▶ **Required work**:
Within the listing below, filter for "bkmi" and copy every matching line.
(Data records)
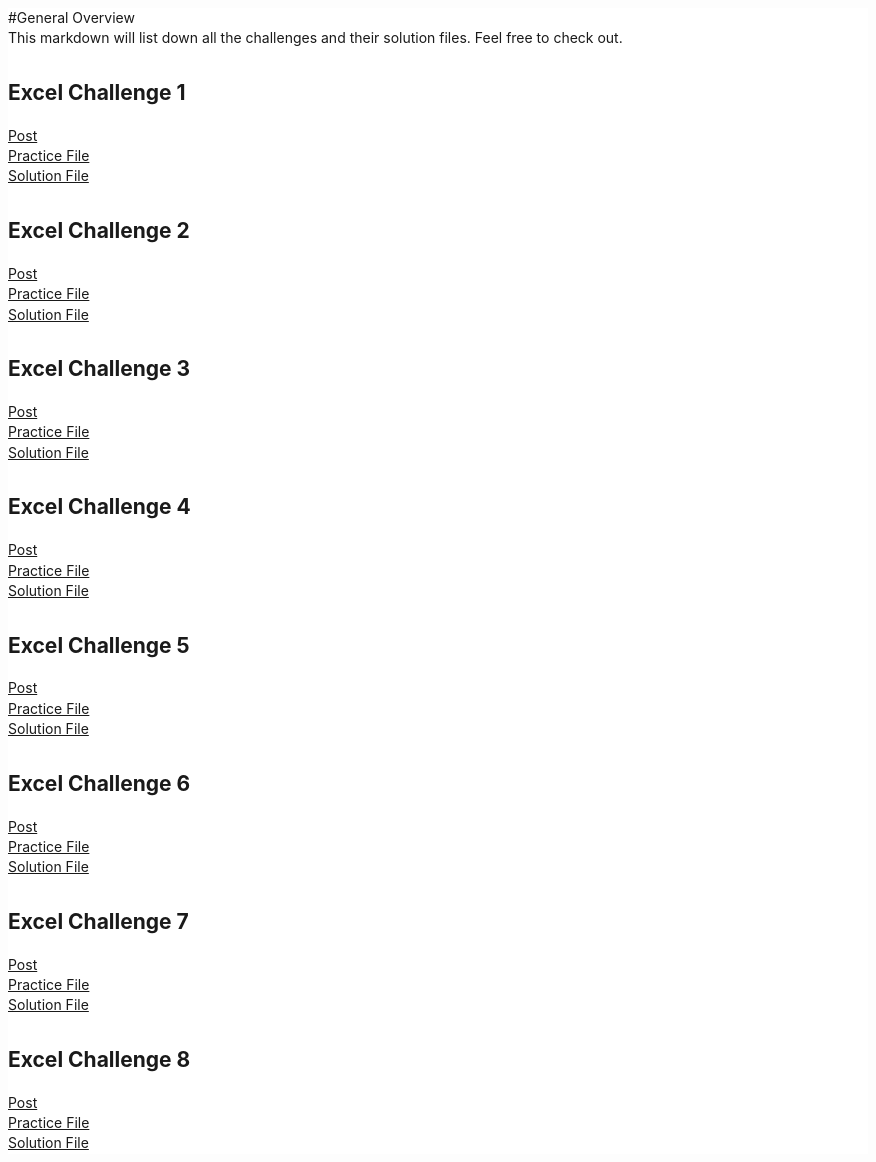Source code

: #General Overview  
This markdown will list down all the challenges and their solution files. Feel free to check out.

## Excel Challenge 1
[Post](https://www.linkedin.com/posts/excelbi_excel-excelchallenge-excelsolution-activity-6965972649277624320-yXe7/)<br/>
[Practice File](https://lnkd.in/gcSHvCSG)<br/>
[Solution File](Solutions%5CChallenge1%20solution.xlsm)<br/>

## Excel Challenge 2
[Post](https://www.linkedin.com/posts/excelbi_excel-advancedexcel-excelchallenge-activity-6966623632219336704-Fkr7/)<br/>
[Practice File](https://lnkd.in/dcvT9VrA)<br/>
[Solution File]()<br/>

## Excel Challenge 3
[Post](https://www.linkedin.com/posts/excelbi_excel-advancedexcel-excelchallenge-activity-6966996838612631552-Uver/)<br/>
[Practice File](https://lnkd.in/dGWERRnR)<br/>
[Solution File]()<br/>

## Excel Challenge 4
[Post](https://www.linkedin.com/posts/excelbi_excel-advancedexcel-excelchallenge-activity-6967713270291947520-RVuu/)<br/>
[Practice File](https://lnkd.in/d_nkmXHP)<br/>
[Solution File]()<br/>

## Excel Challenge 5
[Post](https://www.linkedin.com/posts/excelbi_excel-advancedexcel-excelchallenge-activity-6968057882974064641-s4E0/)<br/>
[Practice File](https://lnkd.in/gTexCJBk)<br/>
[Solution File]()<br/>

## Excel Challenge 6
[Post](https://www.linkedin.com/posts/excelbi_excel-advancedexcel-excelchallenge-activity-6968788552088186880-a35K/)<br/>
[Practice File](https://lnkd.in/dmKuin9d)<br/>
[Solution File]()<br/>

## Excel Challenge 7
[Post](https://www.linkedin.com/posts/excelbi_excel-advancedexcel-excelchallenge-activity-6969180818149650432-Q4aG/)<br/>
[Practice File](https://lnkd.in/dR4Tki58)<br/>
[Solution File]()<br/>

## Excel Challenge 8
[Post](https://www.linkedin.com/posts/excelbi_excel-advancedexcel-excelchallenge-activity-6969510314597847040-2IPU/)<br/>
[Practice File](https://lnkd.in/dmcYcef8)<br/>
[Solution File]()<br/>
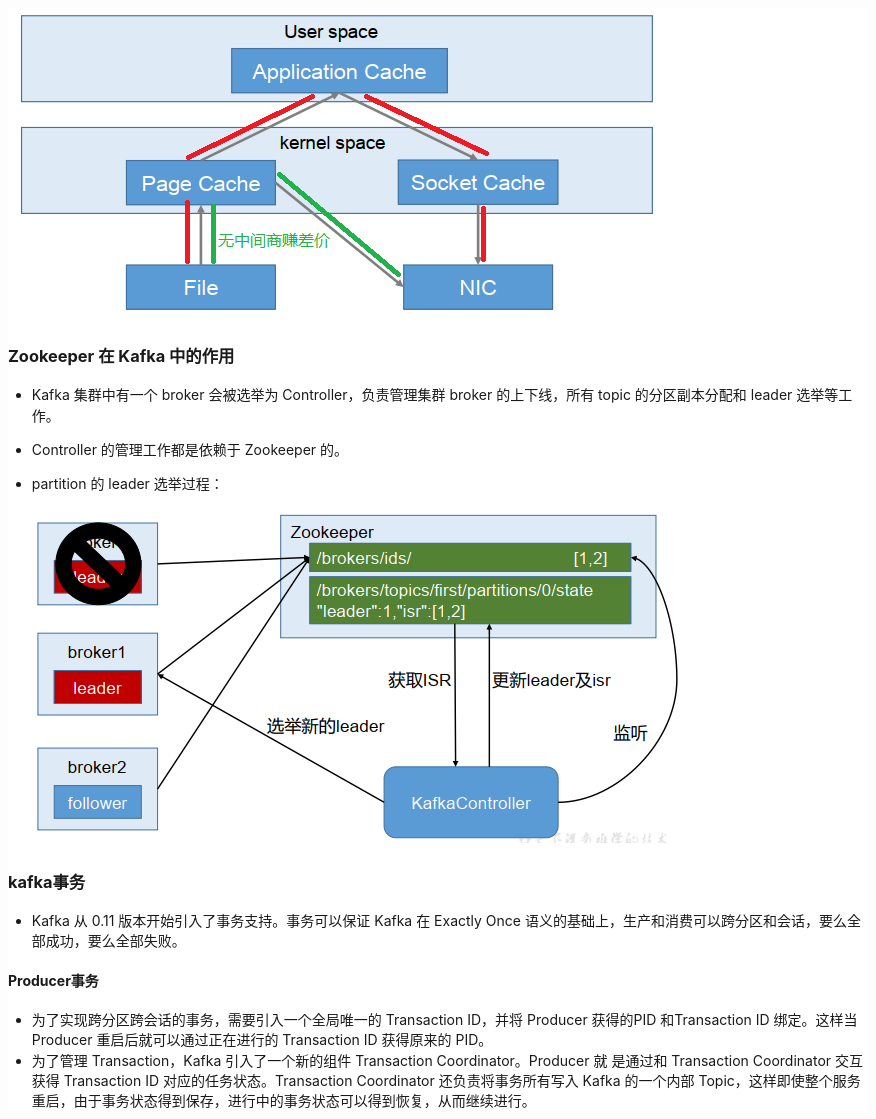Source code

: ​	![](img/28.png)

### Zookeeper 在 Kafka 中的作用

- Kafka 集群中有一个 broker 会被选举为 Controller，负责管理集群 broker 的上下线，所有 topic 的分区副本分配和 leader 选举等工作。

- Controller 的管理工作都是依赖于 Zookeeper 的。

- partition 的 leader 选举过程：

  ![](img/29.png)

### kafka事务

- Kafka 从 0.11 版本开始引入了事务支持。事务可以保证 Kafka 在 Exactly Once 语义的基础上，生产和消费可以跨分区和会话，要么全部成功，要么全部失败。

#### Producer事务

- 为了实现跨分区跨会话的事务，需要引入一个全局唯一的 Transaction ID，并将 Producer 获得的PID 和Transaction ID 绑定。这样当Producer 重启后就可以通过正在进行的 Transaction ID 获得原来的 PID。
- 为了管理 Transaction，Kafka 引入了一个新的组件 Transaction Coordinator。Producer 就 是通过和 Transaction Coordinator 交互获得 Transaction ID 对应的任务状态。Transaction Coordinator 还负责将事务所有写入 Kafka 的一个内部 Topic，这样即使整个服务重启，由于事务状态得到保存，进行中的事务状态可以得到恢复，从而继续进行。
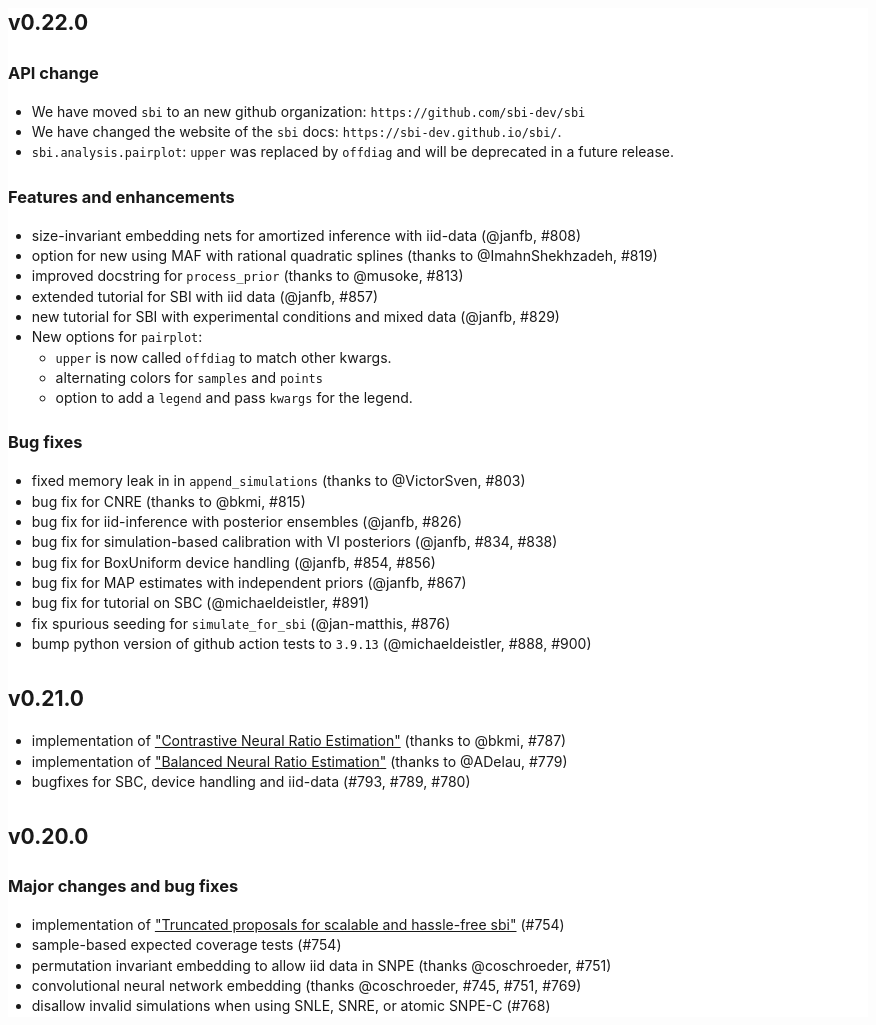 ## v0.22.0

### API change

- We have moved `sbi` to an new github organization: `https://github.com/sbi-dev/sbi`
- We have changed the website of the `sbi` docs: `https://sbi-dev.github.io/sbi/`.
- `sbi.analysis.pairplot`: `upper` was replaced by `offdiag` and will be deprecated in a future release.

### Features and enhancements

- size-invariant embedding nets for amortized inference with iid-data (@janfb, #808)
- option for new using MAF with rational quadratic splines (thanks to @ImahnShekhzadeh, #819)
- improved docstring for `process_prior` (thanks to @musoke, #813)
- extended tutorial for SBI with iid data (@janfb, #857)
- new tutorial for SBI with experimental conditions and mixed data (@janfb, #829)
- New options for `pairplot`:
  - `upper` is now called `offdiag` to match other kwargs.
  - alternating colors for `samples` and `points`
  - option to add a `legend` and pass `kwargs` for the legend.

### Bug fixes

- fixed memory leak in in `append_simulations` (thanks to @VictorSven, #803)
- bug fix for CNRE (thanks to @bkmi, #815)
- bug fix for iid-inference with posterior ensembles (@janfb, #826)
- bug fix for simulation-based calibration with VI posteriors (@janfb, #834, #838)
- bug fix for BoxUniform device handling (@janfb, #854, #856)
- bug fix for MAP estimates with independent priors (@janfb, #867)
- bug fix for tutorial on SBC (@michaeldeistler, #891)
- fix spurious seeding for `simulate_for_sbi` (@jan-matthis, #876)
- bump python version of github action tests to `3.9.13` (@michaeldeistler, #888, #900)

## v0.21.0

- implementation of ["Contrastive Neural Ratio Estimation"](https://openreview.net/forum?id=kOIaB1hzaLe) (thanks to @bkmi, #787)
- implementation of ["Balanced Neural Ratio Estimation"](https://openreview.net/forum?id=o762mMj4XK) (thanks to @ADelau, #779)
- bugfixes for SBC, device handling and iid-data (#793, #789, #780)

## v0.20.0

### Major changes and bug fixes

- implementation of ["Truncated proposals for scalable and hassle-free sbi"](https://openreview.net/forum?id=QW98XBAqNRa) (#754)
- sample-based expected coverage tests (#754)
- permutation invariant embedding to allow iid data in SNPE (thanks @coschroeder, #751)
- convolutional neural network embedding (thanks @coschroeder, #745, #751, #769)
- disallow invalid simulations when using SNLE, SNRE, or atomic SNPE-C (#768)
(End Data records)
▶ **Result of this task**:
- bug fix for CNRE (thanks to @bkmi, #815)
- implementation of ["Contrastive Neural Ratio Estimation"](https://openreview.net/forum?id=kOIaB1hzaLe) (thanks to @bkmi, #787)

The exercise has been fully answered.